Pick n Pay earnings drop 34%

RICHARD van Rensburg is deputy CEO of Pick n Pay.

SUMMIT TV: Pick n Pay saw a 34 % fall in headline earnings per share, with cautious consumer spending and tough competition. The giant retailer also lagged the competition losing some market share. The numbers are predictably not great — some might even call these numbers horrible. There seem to be problems in every aspect of the business?

RICHARD VAN RENSBURG: These are obviously very disappointing results — but I think it needs to be looked at in the context of the decisions we made as an executive in the last six months to drive our change programme forward. We took some decisions to incur some costs to extract ourselves out of certain contracts so that we could take control of distribution and the effect of that has been negative in these results, but we are very excited by the result this has had and the improvements with our distribution centres and this bodes well for the future. We also decided to centralise our category management teams where we had buyers in all the regions — on March 1 we went live and moved everyone together. That was a huge culture change for Pick n Pay and we had teething problems in the six months as we bedded that down, in very high out of stock levels in our stores, which obviously meant lost sales and that impacted the results.

STV: Could you have avoided the muted growth in turnover?

RVR: Pick n Pay has operated very successfully for nearly 40 years, but in the past two years we have lagged our competitors with changes in our business process model — it was very important to make these changes now, and we had to move towards centralised distribution and away from store-based ordering to scientific forecasting, demand planning and automatic replenishment, we had to move from decentralised buying teams to centralised category management teams, and we had to move from decentralised, independently operated stores to standardised execution across the country for promotions throughout the country. All those changes are huge and make very big impacts on the way we run the business, and we are right in the middle of that transition now, which is having a negative effect on our results.

STV: Could you have been more aggressive with new store openings? As you say, you’ve lagged behind your competitors…

RVR: The old operating model made it very hard to trade profitably with smaller format stores — because the costs were decentralised in the stores in the regions. The new operating model will take costs out of the stores and out of the regions and build that into a centralised service centre, which allows us to operate individual stores on a much lower cost basis. We are very comfortable now that we will achieve those cost savings so at the beginning of the year we gave the property development teams the go and we are now starting to open the new stores. It takes a while to fill up the pipeline and negotiate with the property developers, to find the sites, where each decision is big because you’re in for the long term — but we have been encouraged by the speed at which we have been able to move. We will open 225 new stores over the next 18 months and that will represent space growth of 12%, which is way in excess of what we have done in the past and that will allow us to protect our market share going forward. We are very excited about that.

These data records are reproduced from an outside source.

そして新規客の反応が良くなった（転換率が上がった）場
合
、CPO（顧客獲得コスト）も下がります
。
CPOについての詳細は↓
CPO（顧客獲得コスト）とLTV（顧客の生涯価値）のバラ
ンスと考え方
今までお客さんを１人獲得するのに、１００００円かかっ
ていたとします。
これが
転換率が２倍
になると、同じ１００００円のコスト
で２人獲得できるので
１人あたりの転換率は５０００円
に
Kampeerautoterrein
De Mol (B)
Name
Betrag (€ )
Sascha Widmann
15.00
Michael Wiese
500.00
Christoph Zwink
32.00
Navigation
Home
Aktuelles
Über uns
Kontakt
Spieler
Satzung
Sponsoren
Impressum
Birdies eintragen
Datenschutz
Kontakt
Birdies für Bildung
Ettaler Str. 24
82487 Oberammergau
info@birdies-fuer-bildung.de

STV: So smaller-format stores are off the table?

RVR: No, many of the stores will be smaller format, where of the 225 stores 119 will be Pick n Pay Supermarkets; and of those 119, 30 will be Pick n Pay Express stores in terms of our agreement with BP, and the remainder will be across the formats but biased towards the smaller-format stores in the suburbs and nearer consumers. If we look at our existing portfolio, those are the stores that are growing the fastest, with a global and local trend for consumers to shop more often and buy less each time and to shop at nearby stores. We need to catch up with our footprint to make sure we have stores in those locations.

STV: One positive in your interims is that you’ve bagged 5.8-million Smart Shoppers but that did cost you…

RVR: Yes, it’s a very costly programme — we’ve given R600m in Smart Shopper points to all of our customers since it started and in this period alone we’ve given R186m to customers. We are very encouraged by the uptake where our customers seem to love the programme. For the year ahead we are building up a database of history to analyse the buying habits of customers — not at an individual level but across the LSM (living standards measure) groups — and that allows us to make more informed decisions about ranging and store locations that will in the future boost turnover significantly. Pick n Pay has a big advantage but that comes with a strategic challenge, and that is the research shows our brand has wider appeal than any other retailer across the LSM groups in South Africa but the challenge we have is that we need to appeal to both lower and higher LSMs, which are very different markets, which requires us to segment the markets very carefully to ensure that our ranges meet customer needs, which is what the Smart Shopper programme is playing for us.

STV: Going forward where do you see growth?

RVR: There’s a lot of areas. Already we are growing very fast in Africa — our sales growth is admittedly off a very small base, but that’s over 40% and we are very excited by what’s happening there. Our Boxer business in the emerging markets is growing at over 20% and is growing profitably, and is competing extremely well in the emerging sector. Right at the premium end of the business we have three flagship stores where like-for-like sales growth is close to 17%, where we are accelerating the roll-out of premium stores to hopefully by the end of next year nine or 10 stores open. The area we are struggling the most is in our Pick n Pay Hypermarkets, particularly general merchandise, where sales growth is very weak. We need to address that.